前回、紗希は「仕事とプライベートのバランスを取ることの重要性」に気づき、具体的なアクションを決めた。今回は、その実践状況を確認し、さらなる変化を促す時間になる。
「こんにちは、紗希さん。前回のカウンセリングで、今の生活に変化を加えることをテーマにしましたね。実際にやってみて、どのような変化がありましたか?」
美月が穏やかに問いかけると、紗希は少し照れくさそうに微笑んだ。
「はい、少しずつですが、行動に移してみました。」
「素晴らしいですね。どんなことを試しましたか?」
「まず、シフトの調整をしてみました。これまでは、『できるだけお客様に寄り添うべき』という気持ちが強くて、休みを後回しにすることが多かったんですが……勇気を出して、希望のシフトを出してみたんです。」
「それは素晴らしいですね。結果はどうでしたか?」
「意外にも、すんなり受け入れてもらえました。上司からも『もっと早く言ってくれればよかったのに』と言われて、ちょっと拍子抜けしました。」
「そうでしたか。」
美月は頷きながら、メモを取る。
「紗希さんは、これまでお客様や職場のことを優先しすぎて、自分の希望を出すことに対して遠慮していたのかもしれませんね。」
「そうかもしれません。でも、今回希望通りのシフトになったことで、少しだけ気持ちに余裕ができました。」
「それは大きな変化ですね。では、プライベートの時間はどのように使いましたか?」
紗希は、少し嬉しそうな表情を浮かべた。
「実は、以前から気になっていたピアノのレッスンに通い始めました。」
美月の目が輝いた。
「本当ですか? それは素敵ですね。」
「はい。学生時代に習っていたんですが、忙しさを理由にずっと遠ざかっていました。でも、思い切って体験レッスンを受けたら、すごく楽しくて……仕事以外の時間を持つことの大切さを実感しました。」
「それは大きな一歩ですね。ピアノのレッスンを通じて、何か新しい発見はありましたか?」
「ええ。自分のために時間を使うことが、こんなに楽しいものだったんだって気づきました。それに、レッスンに通うことで、新しい人との出会いもありました。」
「どんな方と出会ったんですか?」
「ピアノ教室には、社会人の方が多くて、みんなそれぞれの目的で習いに来ているんです。例えば、仕事のストレス発散のためだったり、趣味の幅を広げるためだったり。そういう話を聞いていると、『仕事以外の世界を持つことって大切なんだな』と改めて思いました。」
「とても良い気づきですね。
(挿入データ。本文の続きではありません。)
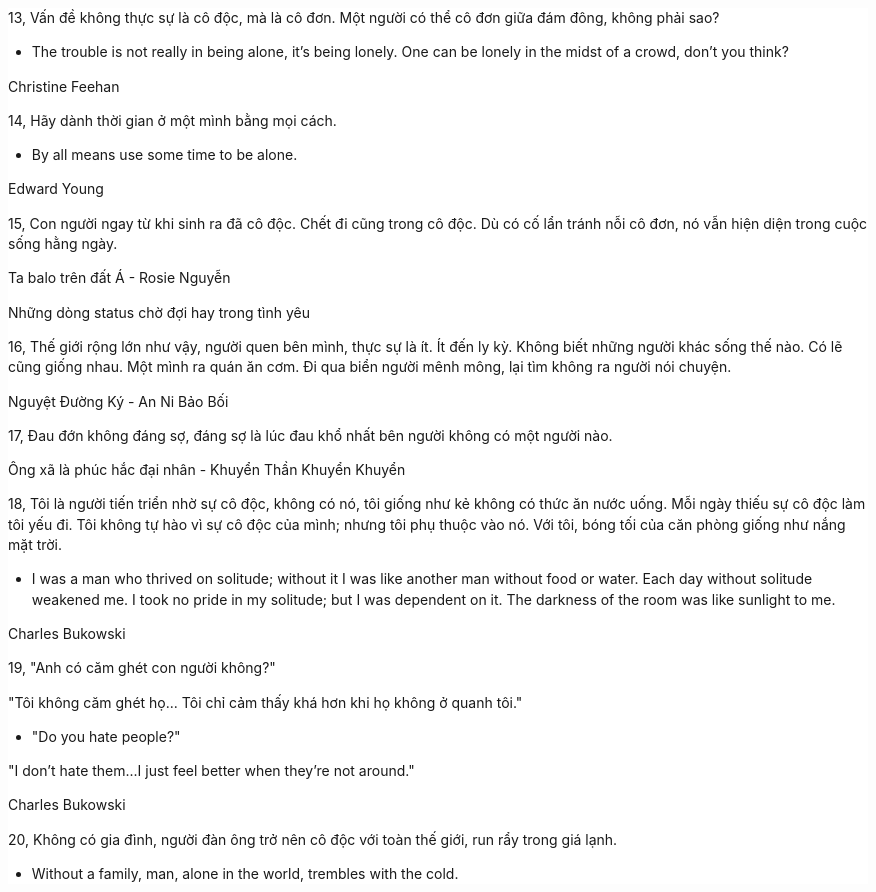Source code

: 13, Vấn đề không thực sự là cô độc, mà là cô đơn. Một người có thể cô đơn
giữa đám đông, không phải sao?

- The trouble is not really in being alone, it’s being lonely. One can be
lonely in the midst of a crowd, don’t you think?

Christine Feehan

14, Hãy dành thời gian ở một mình bằng mọi cách.

- By all means use some time to be alone.

Edward Young

15, Con người ngay từ khi sinh ra đã cô độc. Chết đi cũng trong cô độc.
Dù có cố lẩn tránh nỗi cô đơn, nó vẫn hiện diện trong cuộc sống hằng ngày.

Ta balo trên đất Á - Rosie Nguyễn

Những dòng status chờ đợi hay trong tình yêu

16, Thế giới rộng lớn như vậy, người quen bên mình, thực sự là ít. Ít đến
ly kỳ. Không biết những người khác sống thế nào. Có lẽ cũng giống nhau.
Một mình ra quán ăn cơm. Đi qua biển người mênh mông, lại tìm không ra người
nói chuyện.

Nguyệt Đường Ký - An Ni Bảo Bối

17, Đau đớn không đáng sợ, đáng sợ là lúc đau khổ nhất bên người không có
một người nào.

Ông xã là phúc hắc đại nhân - Khuyển Thần Khuyển Khuyển

18, Tôi là người tiến triển nhờ sự cô độc, không có nó, tôi giống như kẻ
không có thức ăn nước uống. Mỗi ngày thiếu sự cô độc làm tôi yếu đi. Tôi
không tự hào vì sự cô độc của mình; nhưng tôi phụ thuộc vào nó. Với tôi,
bóng tối của căn phòng giống như nắng mặt trời.

- I was a man who thrived on solitude; without it I was like another man
without food or water. Each day without solitude weakened me. I took no
pride in my solitude; but I was dependent on it. The darkness of the room
was like sunlight to me.

Charles Bukowski

19, "Anh có căm ghét con người không?"

"Tôi không căm ghét họ... Tôi chỉ cảm thấy khá hơn khi họ không ở quanh
tôi."

- "Do you hate people?"

"I don’t hate them...I just feel better when they’re not around."

Charles Bukowski

20, Không có gia đình, người đàn ông trở nên cô độc với toàn thế giới, run
rẩy trong giá lạnh.

- Without a family, man, alone in the world, trembles with the cold.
紗希さんが、今までとは違うコミュニティに身を置くことで、新しい価値観に触れたわけですね。」
「そうですね。今までは、ホテルの中の世界しか知りませんでした。でも、こうして外の世界に目を向けることで、自分自身の考え方も少しずつ変わっていくような気がします。」
「その変化は、とても大切ですね。仕事とプライベートのバランスを取るというのは、『どちらかを犠牲にする』ということではなく、『どちらも大切にする』ことが重要なんです。」
「本当にそうですね。これまでは、仕事を優先しなければならないと思っていました。でも、今は『仕事もプライベートも両方楽しむことができる』と思えるようになりました。」
美月は微笑みながら、ノートを閉じた。
「では、次のステップとして、プライベートの充実をさらに深める方法を考えてみましょう。」
「どういうことですか?」
「紗希さんは、すでにピアノを始めて新しい人間関係を築き始めていますよね。次の段階として、さらに『人とのつながりを深める』ことを意識してみるのはどうでしょう?」
「具体的には?」
「例えば、ピアノ教室で仲良くなった人と食事に行ってみる、あるいは、新しいイベントや交流会に参加してみるのも良いですね。」
紗希は少し考え込んだ。
「そうですね……。今まで、職場の人以外と深く関わることがあまりなかったので、少しハードルが高いかもしれません。」
「最初はそう感じるかもしれませんね。でも、無理に何かをする必要はありません。ただ、『新しい関係を築くことに前向きでいる』という意識を持つだけでも十分です。」
紗希はゆっくりと頷いた。
「分かりました。少しずつですが、試してみます。」
「楽しみにしています。」
美月は微笑みながら、カップを置いた。
「紗希さんが仕事以外の時間を楽しめるようになったこと、とても素晴らしいことだと思います。これからは、その時間をさらに豊かにしていくことを考えていきましょう。」
「はい。ありがとうございます。」
紗希は、以前よりも柔らかい笑顔を見せながら、カウンセリングのテーブルを後にした。
こうして、彼女は「仕事以外の世界を広げる」という新たなチャレンジに向けて、一歩ずつ前進していくことになった。